Historical Changes in Habitat and Hydrology
in the Lower Willamette:
Implications for Restoring the River
Tuesday, October 16th
Noon to 1:00 pm
Portland Building Auditorium
1120 SW Fifth Ave., 2nd Floor
Portland, OR 97204
Documenting historical conditions is a critical step in restoring a river. While future habitats will never be restored fully to the quality of those from centuries past, knowing a river’s natural tendencies—and understanding the types and scale of lost habitat functions—is vital to saving or re-growing smaller, more managed habitats that still deliver valuable ecological function.

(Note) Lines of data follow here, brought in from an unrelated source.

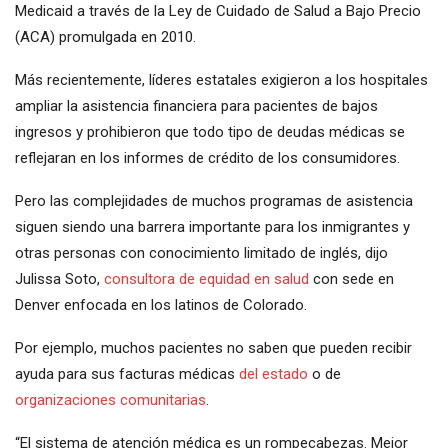
Medicaid a través de la Ley de Cuidado de Salud a Bajo Precio
(ACA) promulgada en 2010.
Más recientemente, líderes estatales exigieron a los hospitales
ampliar la asistencia financiera para pacientes de bajos
ingresos y prohibieron que todo tipo de deudas médicas se
reflejaran en los informes de crédito de los consumidores.
Pero las complejidades de muchos programas de asistencia
siguen siendo una barrera importante para los inmigrantes y
otras personas con conocimiento limitado de inglés, dijo
Julissa Soto,
consultora de equidad en salud
con sede en
Denver enfocada en los latinos de Colorado.
Por ejemplo, muchos pacientes no saben que pueden recibir
ayuda para sus facturas médicas
del estado
o de
organizaciones comunitarias
.
“El sistema de atención médica es un rompecabezas. Mejor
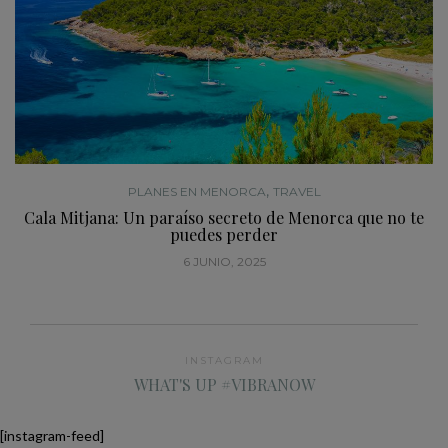
,
PLANES EN MENORCA
TRAVEL
Cala Mitjana: Un paraíso secreto de Menorca que no te
puedes perder
6 JUNIO, 2025
INSTAGRAM
WHAT'S UP #VIBRANOW
[instagram-feed]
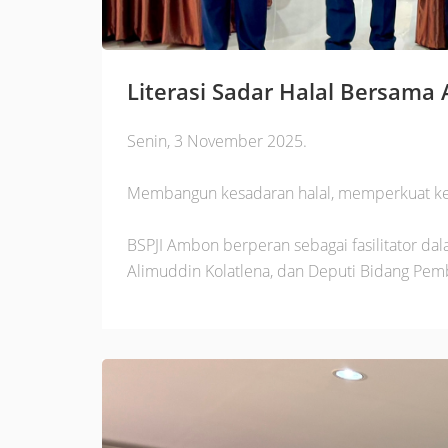
Literasi Sadar Halal Bersama
Senin, 3 November 2025.
Membangun kesadaran halal, memperkuat ke
BSPJI Ambon berperan sebagai fasilitator dal
Alimuddin Kolatlena, dan Deputi Bidang Pe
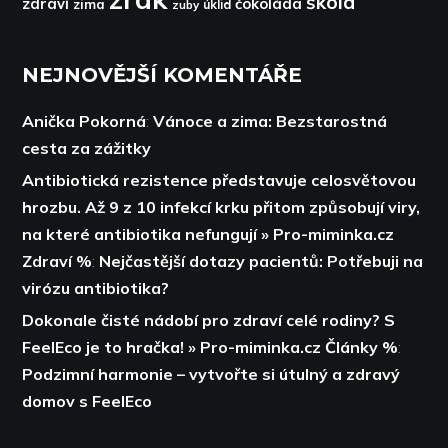
škola
zdraví
čokoláda
zima
zuby
úklid
NEJNOVĚJŠÍ KOMENTÁŘE
Anička Pokorná
:
Vánoce a zima: Bezstarostná
cesta za zážitky
Antibiotická rezistence představuje celosvětovou
hrozbu. Až 9 z 10 infekcí krku přitom způsobují viry,
na které antibiotika nefungují » Pro-miminka.cz
Zdraví %
:
Nejčastější dotazy pacientů: Potřebuji na
virózu antibiotika?
Dokonale čisté nádobí pro zdraví celé rodiny? S
FeelEco je to hračka! » Pro-miminka.cz Články %
:
Podzimní harmonie – vytvořte si útulný a zdravý
domov s FeelEco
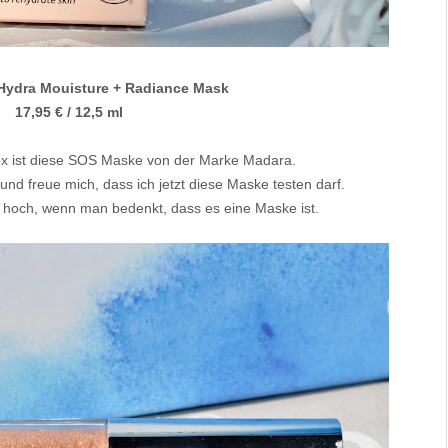
ydra Mouisture + Radiance Mask
17,95 € / 12,5 ml
ox ist diese SOS Maske von der Marke Madara.
nd freue mich, dass ich jetzt diese Maske testen darf.
hr hoch, wenn man bedenkt, dass es eine Maske ist.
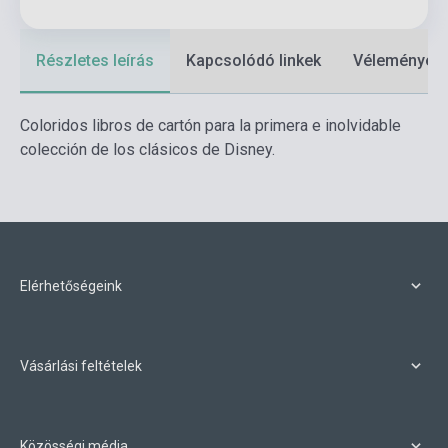
Részletes leírás
Kapcsolódó linkek
Vélemények
Coloridos libros de cartón para la primera e inolvidable
colección de los clásicos de Disney.
Elérhetőségeink
Vásárlási feltételek
Közösségi média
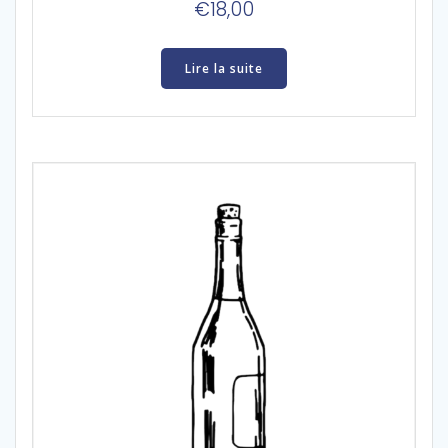
€
18,00
Lire la suite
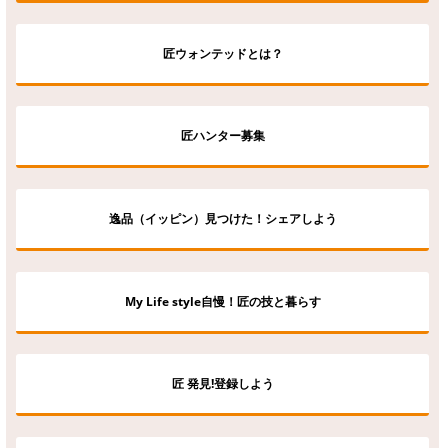
匠ウォンテッドとは？
匠ハンター募集
逸品（イッピン）見つけた！シェアしよう
My Life style自慢！匠の技と暮らす
匠 発見!登録しよう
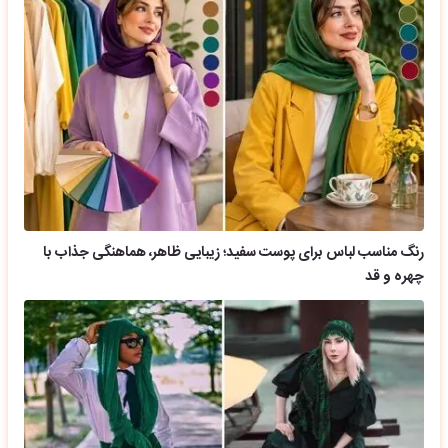
رنگ مناسب لباس برای پوست سفید؛ زیبایی ظاهر، هماهنگی جذاب با
چهره و قد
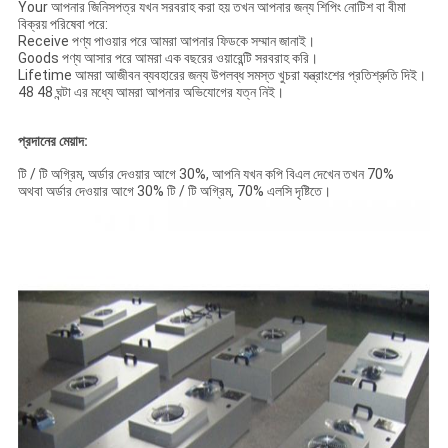
Your আপনার জিনিসপত্র যখন সরবরাহ করা হয় তখন আপনার জন্য শিপিং নোটিশ বা বীমা
বিক্রয় পরিষেবা পরে:
Receive পণ্য পাওয়ার পরে আমরা আপনার ফিডকে সম্মান জানাই।
Goods পণ্য আসার পরে আমরা এক বছরের ওয়ারেন্টি সরবরাহ করি।
Lifetime আমরা আজীবন ব্যবহারের জন্য উপলব্ধ সমস্ত খুচরা যন্ত্রাংশের প্রতিশ্রুতি দিই।
48 48 ঘন্টা এর মধ্যে আমরা আপনার অভিযোগের যত্ন নিই।
প্রদানের মেয়াদ:
টি / টি অগ্রিম, অর্ডার দেওয়ার আগে 30%, আপনি যখন কপি বিএল দেখেন তখন 70%
অথবা অর্ডার দেওয়ার আগে 30% টি / টি অগ্রিম, 70% এলসি দৃষ্টিতে।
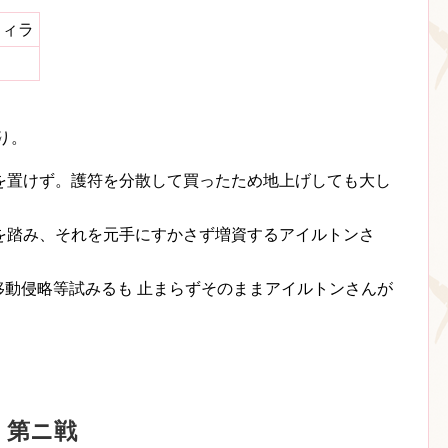
フィラ
り。
を置けず。護符を分散して買ったため地上げしても大し
を踏み、それを元手にすかさず増資するアイルトンさ
移動侵略等試みるも 止まらずそのままアイルトンさんが
 第ニ戦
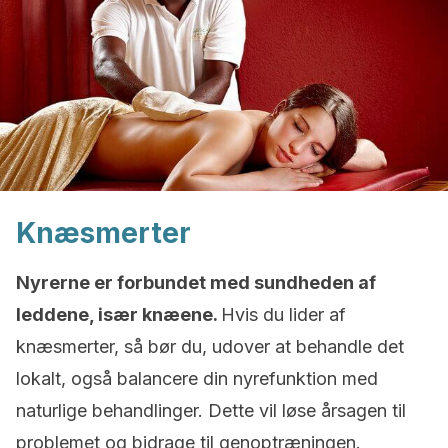
Knæsmerter
Nyrerne er forbundet med sundheden af
leddene, især knæene.
Hvis du lider af
knæsmerter, så bør du, udover at behandle det
lokalt, også balancere din nyrefunktion med
naturlige behandlinger. Dette vil løse årsagen til
problemet og bidrage til genoptræningen.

Restoring a river running through an urban area like Portland is not an attempt to create the best habitat in the Columbia Basin—but Portland’s habitats need to improve until they provide a gateway, not a barrier; and a passageway, not a bottleneck. Our area cannot be the basin's most degraded habitat at one of its must critical landscape junctures.
Reducing the severity of limiting factors and improving local habitats and the landscape linkages they provide to regional fish and wildlife will be Portland's greatest contribution to regional recovery efforts.
Join Chris Prescott from Portland’s Bureau of Environmental Services as he describes how our understanding of key changes in the Lower Willamette’s habitat and hydrology is informing restoration in this ecologically unique and economically vital stretch of the river.